- [Extracted material]
━━━━━━

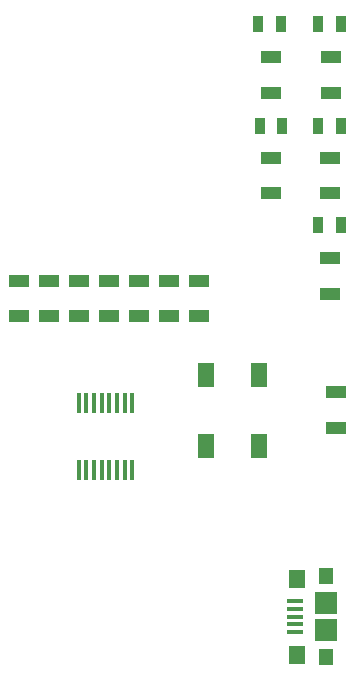
<source format=gbr>
G04 #@! TF.GenerationSoftware,KiCad,Pcbnew,(5.1.2)-1*
G04 #@! TF.CreationDate,2019-06-13T11:42:40+03:00*
G04 #@! TF.ProjectId,shema,7368656d-612e-46b6-9963-61645f706362,v.1.0*
G04 #@! TF.SameCoordinates,Original*
G04 #@! TF.FileFunction,Paste,Top*
G04 #@! TF.FilePolarity,Positive*
%FSLAX46Y46*%
G04 Gerber Fmt 4.6, Leading zero omitted, Abs format (unit mm)*
G04 Created by KiCad (PCBNEW (5.1.2)-1) date 2019-06-13 11:42:40*
%MOMM*%
%LPD*%
G04 APERTURE LIST*
%ADD10R,1.800000X1.050000*%
%ADD11R,0.355600X1.676400*%
%ADD12R,0.900000X1.400000*%
%ADD13R,1.400000X2.100000*%
%ADD14R,1.900000X1.900000*%
%ADD15R,1.300000X1.450000*%
%ADD16R,1.400000X1.600000*%
%ADD17R,1.350000X0.400000*%
G04 APERTURE END LIST*
D10*
X176149000Y-91670000D03*
X176149000Y-88670000D03*
D11*
X181194281Y-104658160D03*
X181844279Y-104658160D03*
X182494281Y-104658160D03*
X183144279Y-104658160D03*
X183794278Y-104658160D03*
X184444279Y-104658160D03*
X185094278Y-104658160D03*
X185744279Y-104658160D03*
X185744279Y-99019360D03*
X185094281Y-99019360D03*
X184444279Y-99019360D03*
X183794281Y-99019360D03*
X183144282Y-99019360D03*
X182494281Y-99019360D03*
X181844282Y-99019360D03*
X181194281Y-99019360D03*
D12*
X203388000Y-83947000D03*
X201488000Y-83947000D03*
X203388000Y-66929000D03*
X201488000Y-66929000D03*
X198435000Y-75565000D03*
X196535000Y-75565000D03*
X198308000Y-66929000D03*
X196408000Y-66929000D03*
X203388000Y-75565000D03*
X201488000Y-75565000D03*
D10*
X197485000Y-81256000D03*
X197485000Y-78256000D03*
X202565000Y-72747000D03*
X202565000Y-69747000D03*
X197485000Y-72747000D03*
X197485000Y-69747000D03*
X183769000Y-91670000D03*
X183769000Y-88670000D03*
X202438000Y-89765000D03*
X202438000Y-86765000D03*
X186309000Y-91670000D03*
X186309000Y-88670000D03*
X191389000Y-91670000D03*
X191389000Y-88670000D03*
X202950000Y-98100000D03*
X202950000Y-101100000D03*
X188849000Y-91670000D03*
X188849000Y-88670000D03*
X178689000Y-91670000D03*
X178689000Y-88670000D03*
X202438000Y-81256000D03*
X202438000Y-78256000D03*
X181229000Y-91670000D03*
X181229000Y-88670000D03*
D13*
X191950000Y-102650000D03*
X191950000Y-96650000D03*
X196450000Y-102650000D03*
X196450000Y-96650000D03*
D14*
X202150000Y-115950000D03*
X202150000Y-118250000D03*
D15*
X202150000Y-113675000D03*
X202150000Y-120525000D03*
D16*
X199700000Y-113900000D03*
X199700000Y-120300000D03*
D17*
X199475000Y-115800000D03*
X199475000Y-116450000D03*
X199475000Y-117100000D03*
X199475000Y-117750000D03*
X199475000Y-118400000D03*
M02*

</source>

━━━━━━

Everything from the line containing "X202150000Y-115950000D03*" through the final line above must be copied exactly, with both ends kept.

- [Result]
X202150000Y-115950000D03*
X202150000Y-118250000D03*
D15*
X202150000Y-113675000D03*
X202150000Y-120525000D03*
D16*
X199700000Y-113900000D03*
X199700000Y-120300000D03*
D17*
X199475000Y-115800000D03*
X199475000Y-116450000D03*
X199475000Y-117100000D03*
X199475000Y-117750000D03*
X199475000Y-118400000D03*
M02*

</source>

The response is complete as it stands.